One of three Amy J. Blue Award winners
Ng is one of three Stanford employees who were recently named 2020 Amy J. Blue Award winners. The other recipients are Arthel D. Coleman, Jr., manager of student residential services at the GSB Residences, and Joel Gonzalez, a media technician in Event Services.
The winners will be honored in an online celebration at 3:00 p.m. on Thursday, Feb. 11. Elizabeth Zacharias, vice president for human resources, will be the featured speaker. The link to the Zoom meeting is here. This year’s winners will also be invited to attend an in-person ceremony – likely to be held in the fall – that will also honor the 2021 cohort.
A safe haven and a springboard
Alumni who nominated Ng for the award remembered the welcoming and supportive environment she fostered in the A³C, which is located on the historic Old Union Clubhouse.
“She encouraged my friends and me to become more active and involved with our campus and our community, and to join and start organizations,” said Eric Shih, ’05. “When we had ambitious ideas for conferences or events, she was always so positive that we got over our doubts and pulled them off. She suggested people in the administration we could talk to for fundraising and she made connections to speakers and attendees. She showed up to our events, even when they were on the weekends.”
Linda Lee, ’07, said she experienced a deep sense of isolation when she arrived on campus and discovered she was the sole Hmong-American in the undergraduate population. Those feelings began to dissipate when she hung out with her Asian American Big Sib and co-sibs at the center and met Ng, who encouraged her to apply to a student leadership program.
“Cindy helped me build community, taught me how to support and develop other people’s leadership and how to see beyond the traditional markers of leadership,” said Lee, who helped establish the Stanford Hmong Student Union. “She also encouraged me to dive deeply into the Stanford community, sit on university committees, apply for fellowships and connect with communities on and off campus. I use the skills she taught me every day.”
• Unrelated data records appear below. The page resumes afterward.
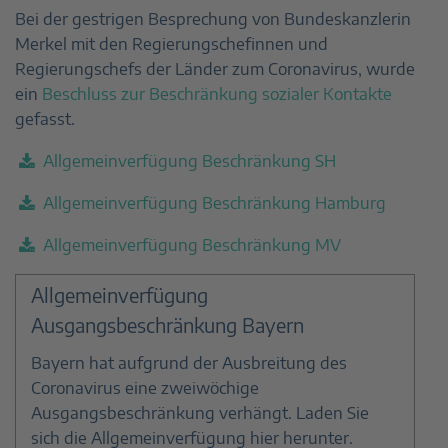
Bei der gestrigen Besprechung von Bundeskanzlerin
Merkel mit den Regierungschefinnen und
Regierungschefs der Länder zum Coronavirus, wurde
ein
Beschluss zur Beschränkung sozialer Kontakte
gefasst.
Allgemeinverfügung Beschränkung SH
Allgemeinverfügung Beschränkung Hamburg
Allgemeinverfügung Beschränkung MV
Allgemeinverfügung
Ausgangsbeschränkung Bayern
Bayern hat aufgrund der Ausbreitung des
Coronavirus eine zweiwöchige
Ausgangsbeschränkung verhängt. Laden Sie
sich die Allgemeinverfügung hier herunter.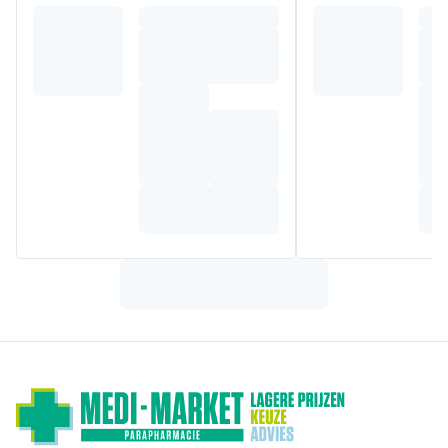
kokos- en jojoba-olie en extracten van biologische heemst
en haver, zorgt ervoor dat de haarvezel opnieuw structuur
krijgt en wint aan elasticiteit, kracht en glans.
Samenstelling
Ingredients (INCI): Water (Aqua), Alcohol denat., Cetearyl
Alcohol, Behenyl Alcohol, PCA Glyceryl Oleate, Glyceryl
Stearate Citrate, Glyceryl Stearate, Avena Sativa (Oat)
Flower/Leaf/Stem+ Extract, Fragrance (Parfum)*, Isoamyl
Laurate, Althaea Officinalis Root+ Extract, Cocos Nucifera
(Coconut) Oil+, Simmondsia Chinensis (Jojoba) Seed Oil+,
Carrageenan, Citric Acid, Arginine, Hydrolyzed Wheat
Protein, Xanthan Gum, Limonene*, Linalool*, Citronellol*,
Geraniol*, Coumarin*. [8587]
*van natuurlijke essentiële oliën
+van biologische teelt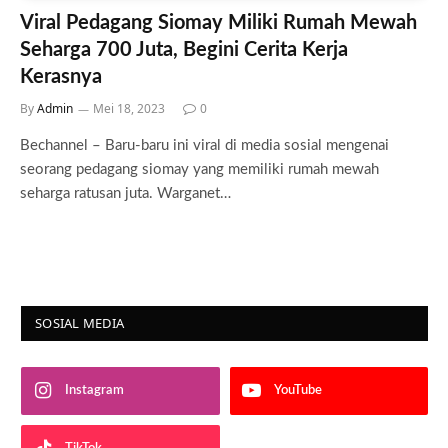
Viral Pedagang Siomay Miliki Rumah Mewah
Seharga 700 Juta, Begini Cerita Kerja
Kerasnya
By
Admin
Mei 18, 2023
0
Bechannel – Baru-baru ini viral di media sosial mengenai
seorang pedagang siomay yang memiliki rumah mewah
seharga ratusan juta. Warganet…
SOSIAL MEDIA
Instagram
YouTube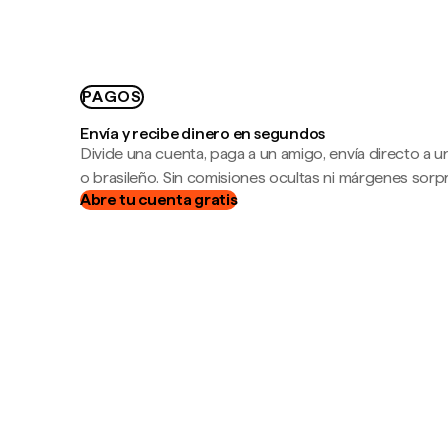
PAGOS
Envía y recibe dinero en segundos
Divide una cuenta, paga a un amigo, envía directo a
o brasileño. Sin comisiones ocultas ni márgenes sorp
Abre tu cuenta gratis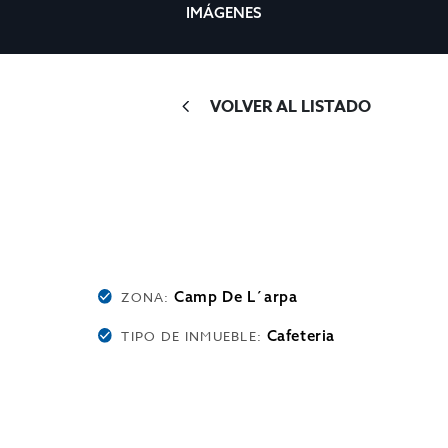
IMÁGENES
VOLVER AL LISTADO
Camp De L´arpa
ZONA:
Cafeteria
TIPO DE INMUEBLE: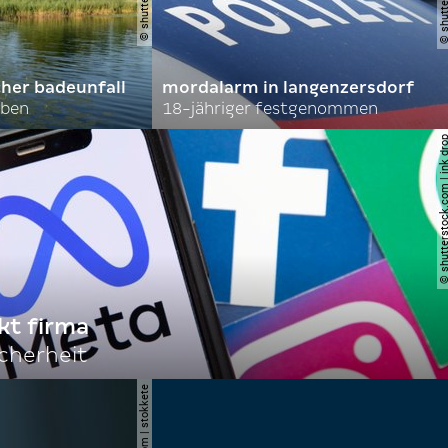
cher badeunfall
mordalarm in langenzersdorf
rben
18-jähriger festgenommen
© shutterstock.com | i
kt firma
cherheit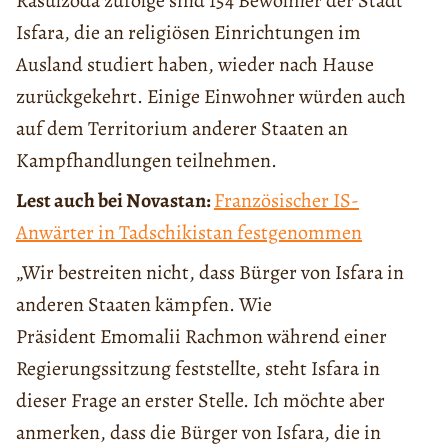
Rasulzoda zufolge sind 154 Bewohner der Stadt
Isfara, die an religiösen Einrichtungen im
Ausland studiert haben, wieder nach Hause
zurückgekehrt. Einige Einwohner würden auch
auf dem Territorium anderer Staaten an
Kampfhandlungen teilnehmen.
Lest auch bei Novastan:
Französischer IS-
Anwärter in Tadschikistan festgenommen
„Wir bestreiten nicht, dass Bürger von Isfara in
anderen Staaten kämpfen. Wie
Präsident Emomalii Rachmon während einer
Regierungssitzung feststellte, steht Isfara in
dieser Frage an erster Stelle. Ich möchte aber
anmerken, dass die Bürger von Isfara, die in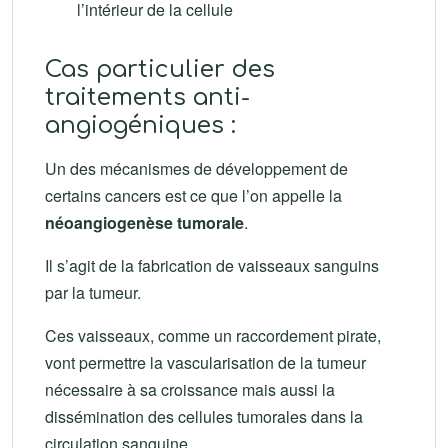
l’intérieur de la cellule
Cas particulier des
traitements anti-
angiogéniques :
Un des mécanismes de développement de
certains cancers est ce que l’on appelle la
néoangiogenèse tumorale
.
Il s’agit de la fabrication de vaisseaux sanguins
par la tumeur.
Ces vaisseaux, comme un raccordement pirate,
vont permettre la vascularisation de la tumeur
nécessaire à sa croissance mais aussi la
dissémination des cellules tumorales dans la
circulation sanguine.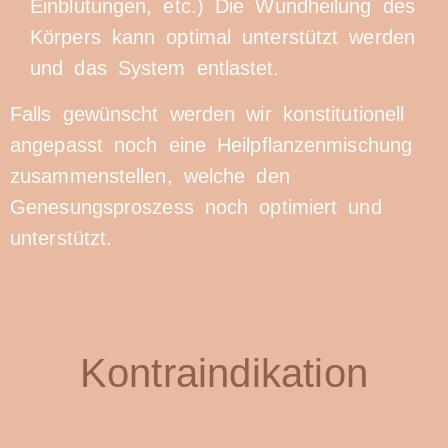
Einblutungen, etc.) Die Wundheilung des
Körpers kann optimal unterstützt werden
und das System entlastet.
Falls gewünscht werden wir konstitutionell
angepasst noch eine Heilpflanzenmischung
zusammenstellen, welche den
Genesungsproszess noch optimiert und
unterstützt.
Kontraindikation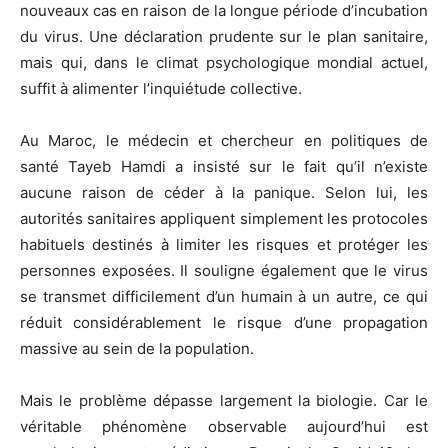
nouveaux cas en raison de la longue période d’incubation
du virus. Une déclaration prudente sur le plan sanitaire,
mais qui, dans le climat psychologique mondial actuel,
suffit à alimenter l’inquiétude collective.
Au Maroc, le médecin et chercheur en politiques de
santé
Tayeb Hamdi
a insisté sur le fait qu’il n’existe
aucune raison de céder à la panique. Selon lui, les
autorités sanitaires appliquent simplement les protocoles
habituels destinés à limiter les risques et protéger les
personnes exposées. Il souligne également que le virus
se transmet difficilement d’un humain à un autre, ce qui
réduit considérablement le risque d’une propagation
massive au sein de la population.
Mais le problème dépasse largement la biologie. Car le
véritable phénomène observable aujourd’hui est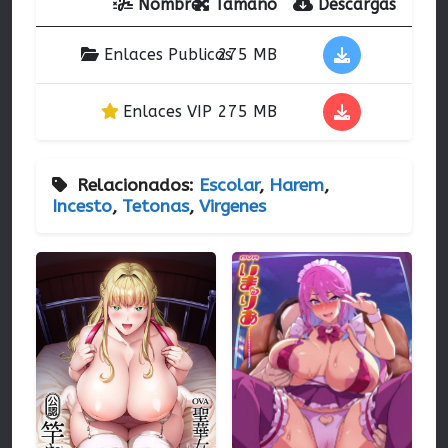
Nombre
Tamaño
Descargas
Enlaces Publicos
275 MB
Enlaces VIP
275 MB
Relacionados:
Escolar
,
Harem
,
Incesto
,
Tetonas
,
Virgenes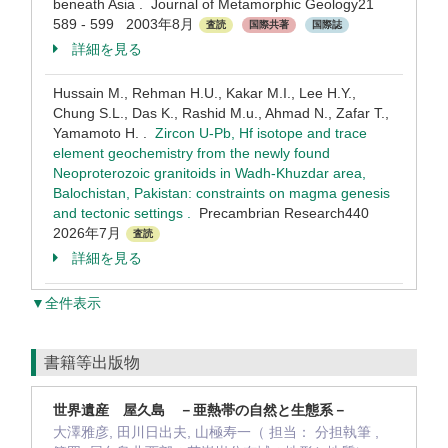
beneath Asia . Journal of Metamorphic Geology21
589 - 599 2003年8月
査読
国際共著
国際誌
詳細を見る
Hussain M., Rehman H.U., Kakar M.I., Lee H.Y.,
Chung S.L., Das K., Rashid M.u., Ahmad N., Zafar T.,
Yamamoto H. .
Zircon U-Pb, Hf isotope and trace
element geochemistry from the newly found
Neoproterozoic granitoids in Wadh-Khuzdar area,
Balochistan, Pakistan: constraints on magma genesis
and tectonic settings .
Precambrian Research440
2026年7月
査読
詳細を見る
▼全件表示
書籍等出版物
世界遺産 屋久島 －亜熱帯の自然と生態系－
大澤雅彦, 田川日出夫, 山極寿一（ 担当： 分担執筆 ,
Anh Truong, ’14, the center’s graduate student in residence for undergraduate research support, said Ng is constantly brainstorming ways to help students, especially those from disadvantaged backgrounds, get the most out of their time at Stanford.
“Cindy ’s ideas always start by examining the problems students face and then figuring out ways to support them through their struggles,” Truong said. “She incorporates this feedback by improving existing programs or creating new ones to reach even more students who may be having similar experiences.”
Reaching students wherever they are
During the pandemic, Ng and her team, including the assistant and associate director, and 23 student staff members, have been taking turns “taking over” the A³C Instagram account to share what they’re doing that day, and to answer questions, such as what’s your favorite food? Ng’s answer? Salted fish fried rice.
She said the center’s Zoom gatherings – including an event focused on the PBS series, Asian Americans, and another focused on anti-Asian racism connected to COVID – have attracted a new group of students to the A³C. This week, the center is inviting students to share their experiences and concerns about virtual learning with supportive faculty and staff.
When she was asked to describe her favorite part of the job, Ng’s answer was simple.
“The students,” she said. “Absolutely the students.”